In October the UK Government released its 2018 UK Annual Report on Modern Slavery, detailing action that it, the Scottish Parliament and the Northern Irish executive have taken to combat modern slavery in the past year. There was a clear recognition that more action is required in terms of transparency in organisations' supply chains. As a result, the Home Office is now writing directly to the chief executives of some 17,000 businesses in scope of MSA 2015 "with very clear instructions to support effective reporting" under the legislation.

And all of this is in the context of the UK Government's ongoing independent review into the operation and effectiveness of MSA 2015 generally, which is due to report in March 2019, and which may result in more stringent statement requirements and sanctions for non-compliance.

Scottish Government Guidance

The Scottish Government has now published its own suite of guidance, Slavery and Human Trafficking: Guidance for Businesses in Scotland, which it says is "designed to complement UK Government guidance, and other relevant resources".

The Scottish guidance was developed in consultation with the Scottish Government's Slavery and Human Trafficking Corporate Group (with members across industry) and it provides practical steps for businesses of all sizes to take - not just those meeting the MSA 2015 threshold of £36million annual group turnover.

For businesses meeting or exceeding that turnover threshold, the Scottish guidance sets out helpful practical advice on risk assessment and targeted follow-up actions, including:

  • mapping of suppliers;
  • auditing of workforces;
  • interrogating bids for contracts which are too low-cost to ensure labour is being properly paid; and
  • training frontline staff in spotting the signs of potential slavery and human trafficking.

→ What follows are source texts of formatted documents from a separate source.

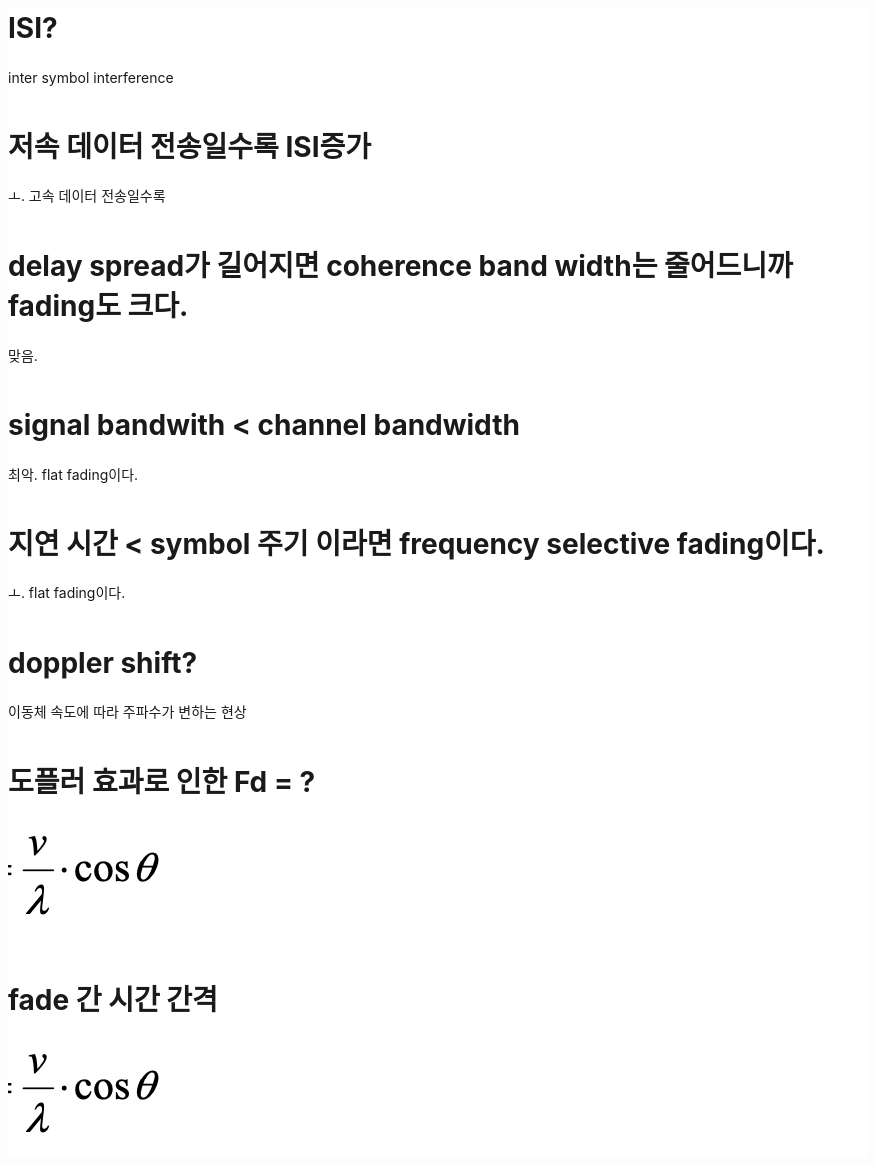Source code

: # ISI?

inter symbol interference

# 저속 데이터 전송일수록 ISI증가

ㅗ. 고속 데이터 전송일수록

# delay spread가 길어지면 coherence band width는 줄어드니까 fading도 크다.

맞음.

# signal bandwith < channel bandwidth

최악. flat fading이다. 

# 지연 시간 < symbol 주기 이라면 frequency selective fading이다.

ㅗ. flat fading이다. 

# doppler shift?

이동체 속도에 따라 주파수가 변하는 현상

# 도플러 효과로 인한 Fd = ?

![image-20240423132523375](./assets/image-20240423132523375.png)

# fade 간 시간 간격

![image-20240423132645545](./assets/image-20240423132645545.png)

Voluntary publication by organisations that do not meet the MSA 2015 criteria is encouraged, in the interests of being open and transparent, and reflecting that the need to address slavery and human trafficking is a responsibility of businesses of all sizes. With that in mind, Part 3 of the Scottish guidance suggests measures that smaller businesses can take and highlights that employees of any business can identify and help to tackle human trafficking and exploitation.

On the horizon

Against this background, and parallel to the UK Government's review of the legislation, sweeping changes to MSA 2015 have been proposed in the Modern Slavery (Transparency in Supply Chains) Bill (the "Bill") currently working its way through the UK Parliament. The Bill, if enacted in its current form, would strengthen enforcement mechanisms to include:

  • amending MSA 2015 to require any organisation stating that it has taken no steps to combat modern slavery in its business and supply chains to publicly explain why it has not done so;
  • expressly including public authorities within the scope of reporting obligations;
  • requiring the UK Government to "name and shame" non-compliant organisations; and
  • compelling public authorities to exclude from procurement processes those operators who have not published a statement when they ought to have .

Compliance checklist

Statements should be published within six months of financial year end and should be checked to ensure compliance with the MSA 2015 requirements on content, visibility and approval. It must be borne in mind that the MSA 2015 duty to publish a statement is a continuing one: it requires publication of the steps taken in each financial year.

The review, the guidance materials and the Bill demonstrate the increasing onus on responsible businesses to take steps to ensure there is no modern slavery in their operations or their supply chains. Governments north and south of the border are being increasingly pro-active, and overall scrutiny will only increase. The "honeymoon period" of vague aspirations and commitments to anti-slavery compliance appears to be over.